My own reasoning about raising your own applies to dairy as well. As do the vegans' own reasoning no doubt.

What it certainly illustrates is that you need to have money to be a vegan. Well you don't really, but if you want to make use of all those 'pretend' food products then you do. Or if you want to buy free range, organic, and all that. And if you want to spend hours in the kitchen manipulating rare and expensive ingredients so that you too can make things that look like eggs. But I don't doubt they won't taste like one.

Going back to the 'it's not natural' argument about eggs and the chickens that lay them, the same argument could surely be applied to just about every plant that we eat.
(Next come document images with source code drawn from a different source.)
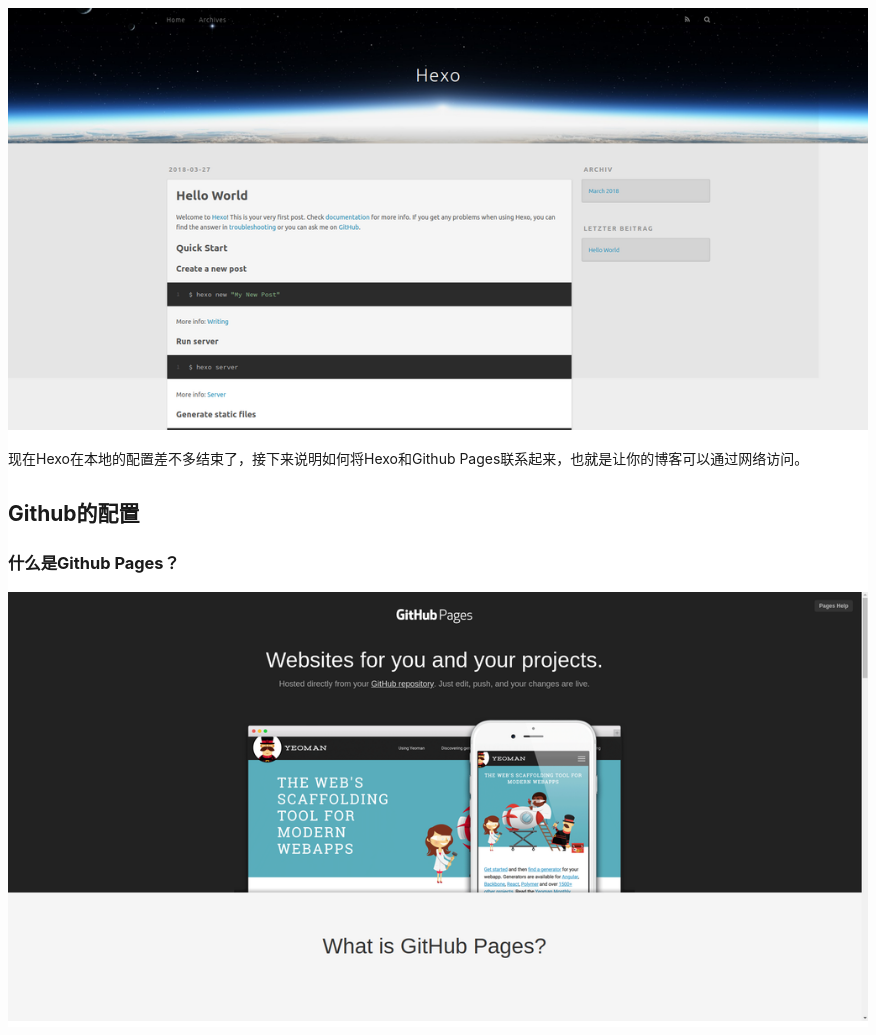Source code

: ![](hexo_github_blog/1.png)

现在Hexo在本地的配置差不多结束了，接下来说明如何将Hexo和Github Pages联系起来，也就是让你的博客可以通过网络访问。

## Github的配置

### 什么是Github Pages？

![](hexo_github_blog/7.png)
Centuries of hybridisation and breeding have transformed the original plants into completely different things. You would probably not recognise the originals in some cases.

I do get the basic message - we should not be killing animals for food and we should not be destroying the planet through the industrialisation of animal husbandry. Although it could be argued that growing plants for food can be equally destructive - think about all the forests burnt down for growing crops.

Absolutely it would be better for climate change and the ecosystem if there were fewer large herds of cattle in the world, etc. etc. But it certainly is too hard for most of us to go vegan, even vegetarian.

The poor of the third world may, by sheer necessity, be vegan, or at least vegetarian, but in the 'west' as we still refer to it, I am willing to be that most vegans are not poor. Indeed it may be cheaper to leave meat out of your diet although somewhat ironically some of the cheapest food you can get is the MacDonald's takeaway. Although even they have vegan options now. As an aside isn't there something rather weird about that Hungry Jack's ad in which people are eating a vegan burger and saying it's as good as a Whopper. If they love Whoppers then they are not vegans, so why would they be eating a vegan burger? And if they are vegan how would they know what a Whopper tastes like?

Increasingly, we all compromise. Meat consumption is falling I believe because a lot of us, and I include myself in this, are eating at least one vegetarian meal a week, and when we eat meat we tend to eat smaller portions. I think we are also paying more attention to things like free-range and organic, and RSPCA approved. A quick glance at the egg options in your local supermarket will show a declining amount of options in cage-laid eggs, and an increasing amount in free-range - or the ultimate compromise - barn-laid.

You can't please all of the people all of the time. People (and animals) are unique creatures all with minds of their own. They like different things. And doesn't that make life interesting and always surprising?

It applies to completely different things than food as well - religion, politics, economics, art - you name it and you will find extreme views. And it's the extreme views that are simultaneously to be admired for their dedication, determination and ability to change the world, and despised - for their ability to cause conflict and destruction and their ability to change the world. Diplomacy which tries to get things done - well it should - relies on compromise. And so it should be with food.

At least to begin with. Little steps. We seem to be moving ever so slowly towards a more plant based diet and maybe one day our diets will be completely plant based. Or our meat will be artificially made in a lab. Yes they are working on it. But going to an extreme and castigating others for not following is not persuasive.

So let's compromise for now. Let's be a pescatarian, a flexitarian, an ovo-vegetarian a lacto-vegetarian even an ovo-lacto-vegetarian or a raw vegan. Vegans do tend to be vegans though with no variations - I mean a raw vegan is even more extreme than vegan. I know veganism has been around for a long time - I mean if you are a true Buddhist you would have to be vegan wouldn't you? But somehow it has suddenly become fashionable. Let's hope the basic tenets of the movement do move us towards a more ethically conscious world. Just let us not be bludgeoned into it.